Rekaman/Bukti kerja pelaksanaan kegiatan Tindakan Korektif harus dikelola dan dipelihara sebagaimana
diatur dalam Pengendalian Rekaman/Bukti Kerja.
C. Tindakan Pencegahan
Tindakan pencegahan ditetapkan dalam upaya meminimalkan potensi ketidaksesuaian yang akan terjadi
termasuk penyebabnya. Tindakan pencegahan harus memperhitungkan dampak potensialnya.
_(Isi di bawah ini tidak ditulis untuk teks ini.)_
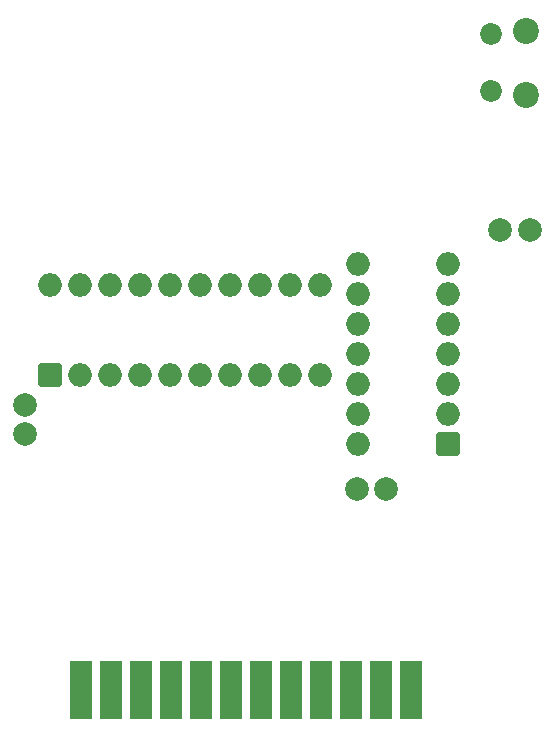
<source format=gbs>
%TF.GenerationSoftware,KiCad,Pcbnew,8.0.8-8.0.8-0~ubuntu22.04.1*%
%TF.CreationDate,2025-02-03T17:59:30-05:00*%
%TF.ProjectId,2600cart,32363030-6361-4727-942e-6b696361645f,rev?*%
%TF.SameCoordinates,Original*%
%TF.FileFunction,Soldermask,Bot*%
%TF.FilePolarity,Negative*%
%FSLAX46Y46*%
G04 Gerber Fmt 4.6, Leading zero omitted, Abs format (unit mm)*
G04 Created by KiCad (PCBNEW 8.0.8-8.0.8-0~ubuntu22.04.1) date 2025-02-03 17:59:30*
%MOMM*%
%LPD*%
G01*
G04 APERTURE LIST*
G04 Aperture macros list*
%AMRoundRect*
0 Rectangle with rounded corners*
0 $1 Rounding radius*
0 $2 $3 $4 $5 $6 $7 $8 $9 X,Y pos of 4 corners*
0 Add a 4 corners polygon primitive as box body*
4,1,4,$2,$3,$4,$5,$6,$7,$8,$9,$2,$3,0*
0 Add four circle primitives for the rounded corners*
1,1,$1+$1,$2,$3*
1,1,$1+$1,$4,$5*
1,1,$1+$1,$6,$7*
1,1,$1+$1,$8,$9*
0 Add four rect primitives between the rounded corners*
20,1,$1+$1,$2,$3,$4,$5,0*
20,1,$1+$1,$4,$5,$6,$7,0*
20,1,$1+$1,$6,$7,$8,$9,0*
20,1,$1+$1,$8,$9,$2,$3,0*%
G04 Aperture macros list end*
%ADD10RoundRect,0.200000X-0.762000X-2.286000X0.762000X-2.286000X0.762000X2.286000X-0.762000X2.286000X0*%
%ADD11C,2.000000*%
%ADD12C,2.200000*%
%ADD13C,1.850000*%
%ADD14RoundRect,0.200000X0.800000X0.800000X-0.800000X0.800000X-0.800000X-0.800000X0.800000X-0.800000X0*%
%ADD15O,2.000000X2.000000*%
%ADD16RoundRect,0.200000X0.800000X-0.800000X0.800000X0.800000X-0.800000X0.800000X-0.800000X-0.800000X0*%
G04 APERTURE END LIST*
D10*
%TO.C,U1*%
X129494000Y-132771400D03*
X126954000Y-132771400D03*
X124414000Y-132771400D03*
X121874000Y-132771400D03*
X119334000Y-132771400D03*
X116794000Y-132771400D03*
X114254000Y-132771400D03*
X111714000Y-132771400D03*
X109174000Y-132771400D03*
X106634000Y-132771400D03*
X104094000Y-132771400D03*
X101554000Y-132771400D03*
%TD*%
D11*
%TO.C,C1*%
X137047600Y-93827600D03*
X139547600Y-93827600D03*
%TD*%
%TO.C,C2*%
X96824800Y-108630400D03*
X96824800Y-111130400D03*
%TD*%
D12*
%TO.C,U4*%
X139265200Y-76929400D03*
D13*
X136235200Y-77229400D03*
X136235200Y-82079400D03*
D12*
X139265200Y-82379400D03*
%TD*%
D14*
%TO.C,U5*%
X132638800Y-111912400D03*
D15*
X132638800Y-109372400D03*
X132638800Y-106832400D03*
X132638800Y-104292400D03*
X132638800Y-101752400D03*
X132638800Y-99212400D03*
X132638800Y-96672400D03*
X125018800Y-96672400D03*
X125018800Y-99212400D03*
X125018800Y-101752400D03*
X125018800Y-104292400D03*
X125018800Y-106832400D03*
X125018800Y-109372400D03*
X125018800Y-111912400D03*
%TD*%
D16*
%TO.C,U3*%
X98958400Y-106070400D03*
D15*
X101498400Y-106070400D03*
X104038400Y-106070400D03*
X106578400Y-106070400D03*
X109118400Y-106070400D03*
X111658400Y-106070400D03*
X114198400Y-106070400D03*
X116738400Y-106070400D03*
X119278400Y-106070400D03*
X121818400Y-106070400D03*
X121818400Y-98450400D03*
X119278400Y-98450400D03*
X116738400Y-98450400D03*
X114198400Y-98450400D03*
X111658400Y-98450400D03*
X109118400Y-98450400D03*
X106578400Y-98450400D03*
X104038400Y-98450400D03*
X101498400Y-98450400D03*
X98958400Y-98450400D03*
%TD*%
D11*
%TO.C,C3*%
X124917200Y-115722400D03*
X127417200Y-115722400D03*
%TD*%
M02*

</source>
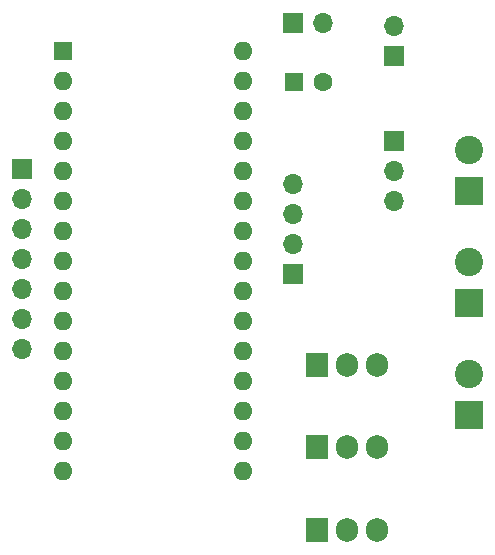
<source format=gbr>
%TF.GenerationSoftware,KiCad,Pcbnew,8.0.2*%
%TF.CreationDate,2025-02-28T20:58:28+01:00*%
%TF.ProjectId,K-Pillar,4b2d5069-6c6c-4617-922e-6b696361645f,rev?*%
%TF.SameCoordinates,Original*%
%TF.FileFunction,Soldermask,Bot*%
%TF.FilePolarity,Negative*%
%FSLAX46Y46*%
G04 Gerber Fmt 4.6, Leading zero omitted, Abs format (unit mm)*
G04 Created by KiCad (PCBNEW 8.0.2) date 2025-02-28 20:58:28*
%MOMM*%
%LPD*%
G01*
G04 APERTURE LIST*
%ADD10R,1.700000X1.700000*%
%ADD11O,1.700000X1.700000*%
%ADD12R,2.400000X2.400000*%
%ADD13C,2.400000*%
%ADD14R,1.905000X2.000000*%
%ADD15O,1.905000X2.000000*%
%ADD16R,1.600000X1.600000*%
%ADD17O,1.600000X1.600000*%
%ADD18C,1.600000*%
G04 APERTURE END LIST*
D10*
%TO.C,J1*%
X51000000Y-44800000D03*
D11*
X51000000Y-42260000D03*
X51000000Y-39720000D03*
X51000000Y-37180000D03*
%TD*%
D10*
%TO.C,J2*%
X28000000Y-35920000D03*
D11*
X28000000Y-38460000D03*
X28000000Y-41000000D03*
X28000000Y-43540000D03*
X28000000Y-46080000D03*
X28000000Y-48620000D03*
X28000000Y-51160000D03*
%TD*%
D10*
%TO.C,12V1*%
X59500000Y-26275000D03*
D11*
X59500000Y-23735000D03*
%TD*%
D12*
%TO.C,M1*%
X65900000Y-56750000D03*
D13*
X65900000Y-53250000D03*
%TD*%
D12*
%TO.C,M3*%
X65900000Y-37750000D03*
D13*
X65900000Y-34250000D03*
%TD*%
D14*
%TO.C,Q2*%
X52960000Y-59445000D03*
D15*
X55500000Y-59445000D03*
X58040000Y-59445000D03*
%TD*%
D16*
%TO.C,A1*%
X31500000Y-25920000D03*
D17*
X31500000Y-28460000D03*
X31500000Y-31000000D03*
X31500000Y-33540000D03*
X31500000Y-36080000D03*
X31500000Y-38620000D03*
X31500000Y-41160000D03*
X31500000Y-43700000D03*
X31500000Y-46240000D03*
X31500000Y-48780000D03*
X31500000Y-51320000D03*
X31500000Y-53860000D03*
X31500000Y-56400000D03*
X31500000Y-58940000D03*
X31500000Y-61480000D03*
X46740000Y-61480000D03*
X46740000Y-58940000D03*
X46740000Y-56400000D03*
X46740000Y-53860000D03*
X46740000Y-51320000D03*
X46740000Y-48780000D03*
X46740000Y-46240000D03*
X46740000Y-43700000D03*
X46740000Y-41160000D03*
X46740000Y-38620000D03*
X46740000Y-36080000D03*
X46740000Y-33540000D03*
X46740000Y-31000000D03*
X46740000Y-28460000D03*
X46740000Y-25920000D03*
%TD*%
D12*
%TO.C,M2*%
X65900000Y-47250000D03*
D13*
X65900000Y-43750000D03*
%TD*%
D10*
%TO.C,5V1*%
X50965000Y-23540000D03*
D11*
X53505000Y-23540000D03*
%TD*%
D14*
%TO.C,Q3*%
X52960000Y-52445000D03*
D15*
X55500000Y-52445000D03*
X58040000Y-52445000D03*
%TD*%
D14*
%TO.C,Q1*%
X52960000Y-66445000D03*
D15*
X55500000Y-66445000D03*
X58040000Y-66445000D03*
%TD*%
D10*
%TO.C,J3*%
X59500000Y-33475000D03*
D11*
X59500000Y-36015000D03*
X59500000Y-38555000D03*
%TD*%
D16*
%TO.C,C2*%
X51034888Y-28540000D03*
D18*
X53534888Y-28540000D03*
%TD*%
M02*

</source>
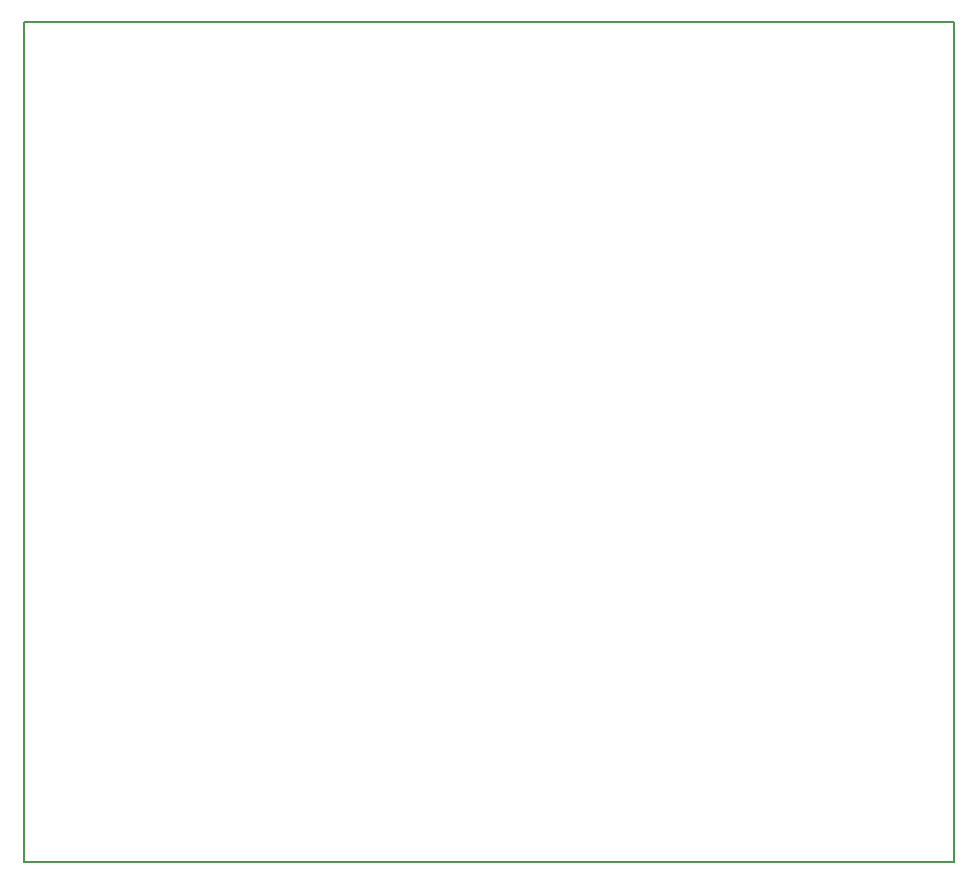
<source format=gbr>
G04 #@! TF.FileFunction,Profile,NP*
%FSLAX46Y46*%
G04 Gerber Fmt 4.6, Leading zero omitted, Abs format (unit mm)*
G04 Created by KiCad (PCBNEW 4.0.7) date 05/16/18 04:16:24*
%MOMM*%
%LPD*%
G01*
G04 APERTURE LIST*
%ADD10C,0.100000*%
%ADD11C,0.150000*%
G04 APERTURE END LIST*
D10*
D11*
X162560000Y-63500000D02*
X83820000Y-63500000D01*
X162560000Y-134620000D02*
X162560000Y-63500000D01*
X83820000Y-134620000D02*
X162560000Y-134620000D01*
X83820000Y-63500000D02*
X83820000Y-134620000D01*
M02*

</source>
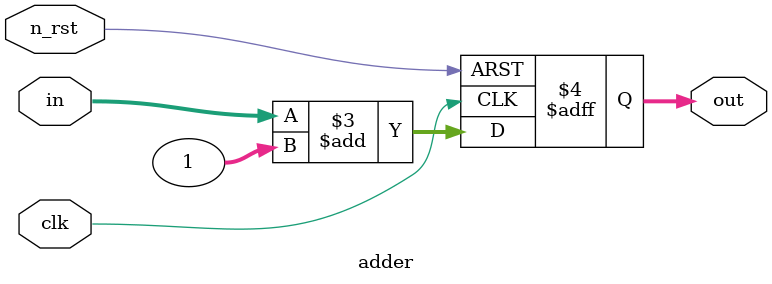
<source format=v>
/*  verilog adder */
`timescale 1ns/10ps

module adder (
    input clk,
    input n_rst,
    input wire [31:0] in,
    output reg [31:0] out
);

always @(posedge clk or negedge n_rst) begin
    if (!n_rst)
        out <= 32'hFFFFFFFF;
    else
        out <= in + 1;
end

endmodule

</source>
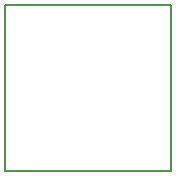
<source format=gbr>
%TF.GenerationSoftware,KiCad,Pcbnew,8.0.6*%
%TF.CreationDate,2025-02-08T19:38:13+00:00*%
%TF.ProjectId,Gateron2Alps,47617465-726f-46e3-9241-6c70732e6b69,rev?*%
%TF.SameCoordinates,Original*%
%TF.FileFunction,Profile,NP*%
%FSLAX46Y46*%
G04 Gerber Fmt 4.6, Leading zero omitted, Abs format (unit mm)*
G04 Created by KiCad (PCBNEW 8.0.6) date 2025-02-08 19:38:13*
%MOMM*%
%LPD*%
G01*
G04 APERTURE LIST*
%TA.AperFunction,Profile*%
%ADD10C,0.200000*%
%TD*%
G04 APERTURE END LIST*
D10*
X113660000Y-79300000D02*
X127670000Y-79300000D01*
X127670000Y-93300000D01*
X113660000Y-93300000D01*
X113660000Y-79300000D01*
M02*

</source>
Hal-hal yang
harus dilakukan sebagai berikut :
1. Pelaksanaan Tindakan Pencegahan harus diatur dalam Prosedur Tindakan Pencegahan yang merupakan
bagian dari Prosedur Mutu yang diterbitkan oleh Unit Kerja Eselon I;
2. Prosedur Tindakan Pencegahan minimal harus mencakup kegiatan-kegiatan :
a) Menguraikan dan mengidentifikasi potensi ketidaksesuaian;
b) Merencanakan kebutuhan tindakan untuk mencegah terjadinya ketidaksesuaian dan jadwal
pelaksanaan tindakan pencegahan;
c) Menetapkan petugas pelaksana tindakan pencegahan;
d) Melakukan Verifikasi tindakan pencegahan yang telah dilaksanakan.
Rekaman/Bukti Kerja pelaksanaan kegiatan Tindakan Pencegahan harus dikelola dan dipelihara sebagaimana
diatur dalam Pengendalian Rekaman/Bukti Kerja.